### Fragmento para leer
Casi siempre viajamos con todo empaquetado –maletas, ropa, vida, personas y países– en un safari urbano de 10 días con todo incluido. Aunque es la única opción para muchos, dentro de ese viaje puede suceder lo inesperado, la chispa que hace saltar la monotonía por los aires. A veces puede ser una frase, una mirada, una sonrisa.

El viaje, como las emociones y la película de Del Toro, tampoco depende del exterior, sino de la capacidad de cada cual de dejarse sentir, de abandonarse, de salirse aunque sea un segundo del papel de seriedad adjudicado por el entorno social.

No son solo los políticos y el clima de xenofobia que agitan de manera irresponsable, son más bien los tiempos que vivimos. Nos hallamos ante una transformación brutal impulsada por las nuevas tecnologías que deshumaniza a unas ciudades inundadas de franquicias. Casi se puede viajar sin salir del hábitat en el que nos movemos cada día.

Y deshumaniza a las personas que dejaron de hablarse. La comunicación quedó reducida al WhatsApp y a los mensajes de voz. Hablábamos de Nueva York, paradigma de una tendencia, no de África ni de nuestros pueblos cada vez más vacíos.

### Material extraído
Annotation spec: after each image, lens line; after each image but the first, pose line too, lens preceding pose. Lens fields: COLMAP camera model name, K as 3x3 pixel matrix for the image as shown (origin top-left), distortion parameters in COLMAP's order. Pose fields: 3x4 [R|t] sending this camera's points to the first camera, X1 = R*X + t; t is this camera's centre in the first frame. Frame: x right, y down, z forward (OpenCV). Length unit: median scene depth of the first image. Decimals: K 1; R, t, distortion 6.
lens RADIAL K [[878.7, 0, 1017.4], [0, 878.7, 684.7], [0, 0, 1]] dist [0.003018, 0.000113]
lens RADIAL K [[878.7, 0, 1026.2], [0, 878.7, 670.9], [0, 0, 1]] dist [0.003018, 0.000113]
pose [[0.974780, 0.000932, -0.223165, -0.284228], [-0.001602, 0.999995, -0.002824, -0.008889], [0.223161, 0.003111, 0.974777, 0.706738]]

==

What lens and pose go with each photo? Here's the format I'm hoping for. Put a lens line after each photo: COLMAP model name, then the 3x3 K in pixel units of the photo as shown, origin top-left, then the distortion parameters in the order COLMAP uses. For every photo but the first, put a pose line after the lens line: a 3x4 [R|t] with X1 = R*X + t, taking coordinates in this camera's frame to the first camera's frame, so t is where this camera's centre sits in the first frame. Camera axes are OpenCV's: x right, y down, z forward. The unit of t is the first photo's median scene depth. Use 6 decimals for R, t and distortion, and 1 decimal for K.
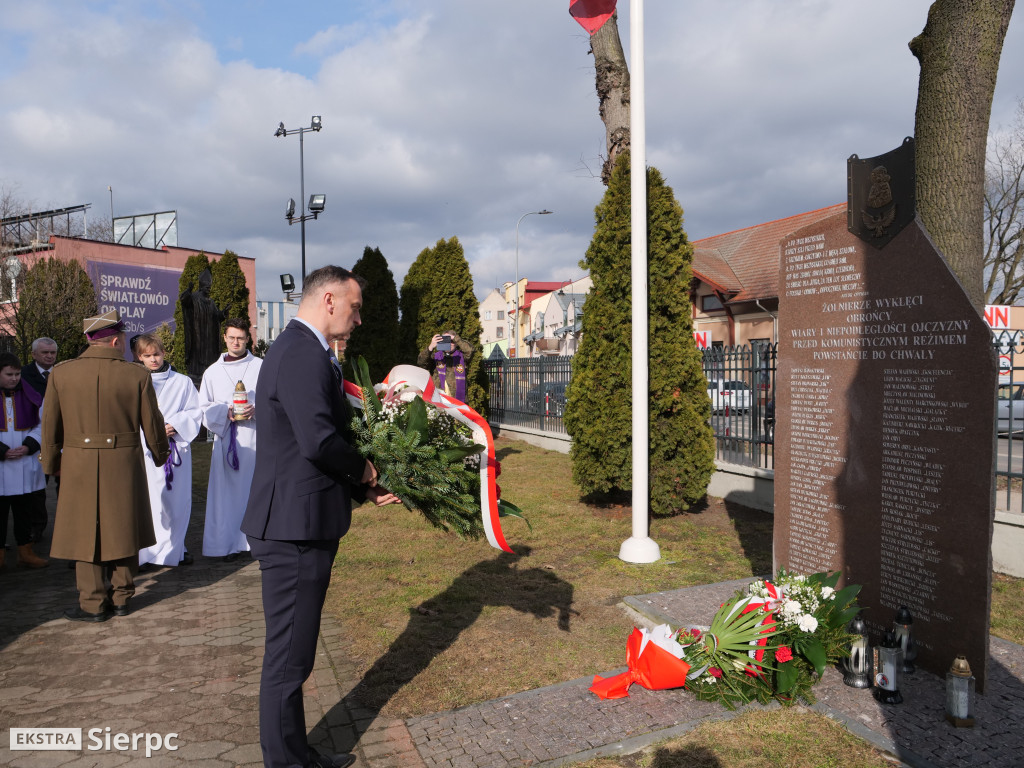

### Consigna 1
Edita el tramo del fragmento sobre los viajes que va desde "El viaje, como" hasta "el entorno social." y pon "sensaciones" en lugar de "emociones".
### Consigna 2
Según el fragmento sobre los viajes, ¿a qué quedó reducida la comunicación?

### Respuesta escrita 1
El viaje, como las sensaciones y la película de Del Toro, tampoco depende del exterior, sino de la capacidad de cada cual de dejarse sentir, de abandonarse, de salirse aunque sea un segundo del papel de seriedad adjudicado por el entorno social.

### Respuesta escrita 2
Al WhatsApp y a los mensajes de voz.